In terms of writing a character that vacillates between the male and the female so organically, how was that as a writer for you?
I’m surprised to say that it was not a difficulty. Maybe that is because I think we all do vacillate between male and female in some ways. I have no idea how it affects the reader. But for me the only difficulty was that for a while in the writing of it I had Agnes change dramatically. First she was Agnes and then she was Father Damien and there was a great divide in the book. But it didn’t seem to work and I couldn’t admit to Agnes being lost. It didn’t seem realistic. It seemed as though a person who was able to be this consummate actor — so skilled that she inhabited entirely the role that she was playing — that did not mean changing oneself. It would mean incorporating every skill in order to enlarge oneself so that she became two people. She became twice the person she was.
Near the very end of the book there is a sly reference about a local writer who has been intercepting Father Damien’s reports to the Pope.
All of these reports that have been sent off to Rome — because Father Damien doesn’t want to talk too frankly to the local bishop because of course that would blow everything. And someone has been sending these reports up for years to the Pope — really being the closest person to God. Originally the whole purpose of the book was different. I wanted to somehow explain how this writer, me, came into the possession of all these first person accounts belonging to all these other people. These outrageous voices, the confessions in Love Medicine and Tracks. It’s a way of explaining to myself where the books originated because I don’t understand it. I don’t understand why suddenly I begin to think in a certain voice and the writing comes out in a certain voice. And some little flare of an image suggests a certain story. It’s a process that is mysterious to me. I originally began forming the idea of this novel as a way of explaining my role as a writer — I must have somehow appropriated dozens of confessions of people I’ve never met or known.
That’s not some kind of admission that you’ve been jimmying the lock on the archdiocese mailbox all these years.
That too perhaps. Why don’t I just leave this as a question mark?
Questions for Discussion
Do you find Father Damien to be an attractive character? If so, why? Does it bother you that he is an impostor, a thief, a liar? Does it bother you that he spends money on a piano rather than on some other cause? He easily forgives others their sins, but can we forgive him that he has an affair with another priest?
The novel invites comparisons between Leopolda and Damien. Make lists of some of their similarities and differences. Does Erdrich seem to want us to favor one over the other, or is she making through the strangeness of both of them a comment about the “miracles” of Catholicism?

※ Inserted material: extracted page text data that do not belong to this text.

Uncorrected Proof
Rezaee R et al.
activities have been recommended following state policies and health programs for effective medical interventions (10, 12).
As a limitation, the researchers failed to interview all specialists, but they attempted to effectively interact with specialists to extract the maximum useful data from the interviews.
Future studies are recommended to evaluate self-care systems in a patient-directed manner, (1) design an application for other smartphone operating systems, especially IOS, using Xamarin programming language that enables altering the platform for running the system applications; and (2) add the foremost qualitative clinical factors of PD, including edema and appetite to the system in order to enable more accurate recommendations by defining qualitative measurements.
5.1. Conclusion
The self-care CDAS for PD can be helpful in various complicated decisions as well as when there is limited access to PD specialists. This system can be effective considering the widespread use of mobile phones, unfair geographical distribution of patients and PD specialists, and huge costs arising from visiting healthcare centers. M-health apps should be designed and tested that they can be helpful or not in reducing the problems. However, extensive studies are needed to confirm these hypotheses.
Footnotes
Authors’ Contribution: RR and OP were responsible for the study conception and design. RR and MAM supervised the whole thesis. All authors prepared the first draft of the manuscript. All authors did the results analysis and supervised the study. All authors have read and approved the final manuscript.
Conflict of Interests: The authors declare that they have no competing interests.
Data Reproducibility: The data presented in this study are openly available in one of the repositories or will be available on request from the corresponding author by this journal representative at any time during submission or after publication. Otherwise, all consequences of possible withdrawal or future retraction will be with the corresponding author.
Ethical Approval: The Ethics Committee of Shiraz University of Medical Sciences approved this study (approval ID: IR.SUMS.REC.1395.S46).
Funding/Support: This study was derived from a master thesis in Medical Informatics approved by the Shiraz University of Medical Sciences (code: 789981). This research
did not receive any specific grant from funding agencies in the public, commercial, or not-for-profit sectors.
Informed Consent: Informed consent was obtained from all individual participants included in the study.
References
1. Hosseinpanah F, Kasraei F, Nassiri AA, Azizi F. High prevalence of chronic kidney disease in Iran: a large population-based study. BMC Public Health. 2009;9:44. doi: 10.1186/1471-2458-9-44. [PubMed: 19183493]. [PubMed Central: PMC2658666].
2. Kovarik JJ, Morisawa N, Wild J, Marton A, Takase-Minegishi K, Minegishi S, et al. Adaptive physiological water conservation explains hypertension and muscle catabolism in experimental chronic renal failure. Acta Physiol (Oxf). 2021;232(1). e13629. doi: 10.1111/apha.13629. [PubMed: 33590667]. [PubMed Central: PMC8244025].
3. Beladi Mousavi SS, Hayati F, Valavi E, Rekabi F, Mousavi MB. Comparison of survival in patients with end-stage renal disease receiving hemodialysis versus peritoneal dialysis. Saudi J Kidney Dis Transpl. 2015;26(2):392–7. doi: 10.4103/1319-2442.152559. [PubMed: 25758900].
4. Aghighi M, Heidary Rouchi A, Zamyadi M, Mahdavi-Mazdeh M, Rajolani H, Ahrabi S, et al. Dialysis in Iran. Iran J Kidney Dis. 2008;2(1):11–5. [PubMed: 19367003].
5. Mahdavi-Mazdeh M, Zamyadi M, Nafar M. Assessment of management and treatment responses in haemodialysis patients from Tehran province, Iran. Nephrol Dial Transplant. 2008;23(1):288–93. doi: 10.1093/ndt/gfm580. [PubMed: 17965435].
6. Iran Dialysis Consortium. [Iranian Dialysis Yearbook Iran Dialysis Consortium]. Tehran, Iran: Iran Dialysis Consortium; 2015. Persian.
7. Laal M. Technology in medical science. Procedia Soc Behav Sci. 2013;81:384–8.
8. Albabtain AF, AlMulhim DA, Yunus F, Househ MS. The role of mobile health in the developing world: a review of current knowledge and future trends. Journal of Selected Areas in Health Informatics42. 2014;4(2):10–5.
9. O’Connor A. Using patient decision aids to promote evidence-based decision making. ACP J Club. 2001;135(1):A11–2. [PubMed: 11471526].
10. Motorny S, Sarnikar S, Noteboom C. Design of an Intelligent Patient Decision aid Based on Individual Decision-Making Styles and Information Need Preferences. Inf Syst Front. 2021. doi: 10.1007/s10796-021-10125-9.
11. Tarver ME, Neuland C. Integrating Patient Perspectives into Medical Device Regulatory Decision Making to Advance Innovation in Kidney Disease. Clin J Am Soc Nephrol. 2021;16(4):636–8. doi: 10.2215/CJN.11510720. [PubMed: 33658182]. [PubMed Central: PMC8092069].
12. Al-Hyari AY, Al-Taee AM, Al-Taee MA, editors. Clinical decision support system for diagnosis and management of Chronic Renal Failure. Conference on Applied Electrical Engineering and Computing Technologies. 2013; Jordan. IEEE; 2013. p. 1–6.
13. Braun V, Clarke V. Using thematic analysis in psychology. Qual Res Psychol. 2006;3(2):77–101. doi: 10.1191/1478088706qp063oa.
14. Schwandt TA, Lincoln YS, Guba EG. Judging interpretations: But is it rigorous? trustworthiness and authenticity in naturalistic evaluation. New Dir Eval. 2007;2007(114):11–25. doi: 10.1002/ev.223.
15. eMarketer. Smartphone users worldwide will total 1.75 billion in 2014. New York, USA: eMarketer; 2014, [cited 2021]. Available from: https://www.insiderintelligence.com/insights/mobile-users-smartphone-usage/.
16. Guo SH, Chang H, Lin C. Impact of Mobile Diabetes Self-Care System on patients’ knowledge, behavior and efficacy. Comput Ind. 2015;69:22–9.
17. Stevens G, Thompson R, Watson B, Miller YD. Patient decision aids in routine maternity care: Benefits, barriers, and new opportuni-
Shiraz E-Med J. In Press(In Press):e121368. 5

Father Damien goes to Little No Horse to convert the Ojibwe to Catholicism. By the end of the book has he nearly become converted to the very paganism he set out to replace?
What do you make of the black dog that hounds Father Damien? Is it the devil? Does it really speak? Is it evidence that Damien is insane? Why did Erdrich risk having us even ask that last question by including the dog in the first place? If it is a devil who tempts Father Damien in the wilderness, does Damien become some sort of a Christ figure?
Consider the various meanings of “passion” in this novel? Why does Erdrich use the word so often? What do you make of the implied allusion to the passion of Christ — or do you see no such implication?
In this novel a very passionate woman spends most of her life impersonating a man. Along the way she becomes aware of certain ways that men typically behave, as well as how they are typically treated by others. Is there a message here about male-female roles and attitudes? Does Erdrich’s use of both genders of pronoun (he/she, etc.) to refer to Father Damien confuse you, or does it make sense in the context of the story?
In this novel more than any previous one, Erdrich gives untranslated words, phrases, and even sentences in the Ojibwe language. Why does she do this? Is it effective? Can you usually figure out from the context what the words, phrases, and sentences mean?
Do you find Nanapush to be as attractive a character as Father Damien does? Is he, like his namesake Nanabozho, a trickster figure of mythological proportions, or is he just a funny, oversexed, foolish, and sometimes wise old man? How would you compare his sexuality with that of Father Damien?
What are we to make of the Pope’s failure to reply to any of Father Damien’s letters during his lifetime? What are we to make of the Pope’s willingness to write at the end of the novel after Father Damien is dead? Does this last make the novel feel more like comedy or tragedy? That is, does the final fax give the novel a happy or sad ending?
About the Author
LOUISE ERDRICH grew up in North Dakota and is a mixed blood enrolled in the Turtle Mountain Band of Ojibwe. She is the author of seven novels, including the National Book Critics Award — winning Love Medicine, as well as poetry, children’s books, and a memoir of early motherhood, The Bluejay’s Dance. Her short fiction has won the National Magazine Award and is included in the O. Henry and Best American collections. She lives in Minnesota with her children, who help her run a small independent bookstore called The Birchbark.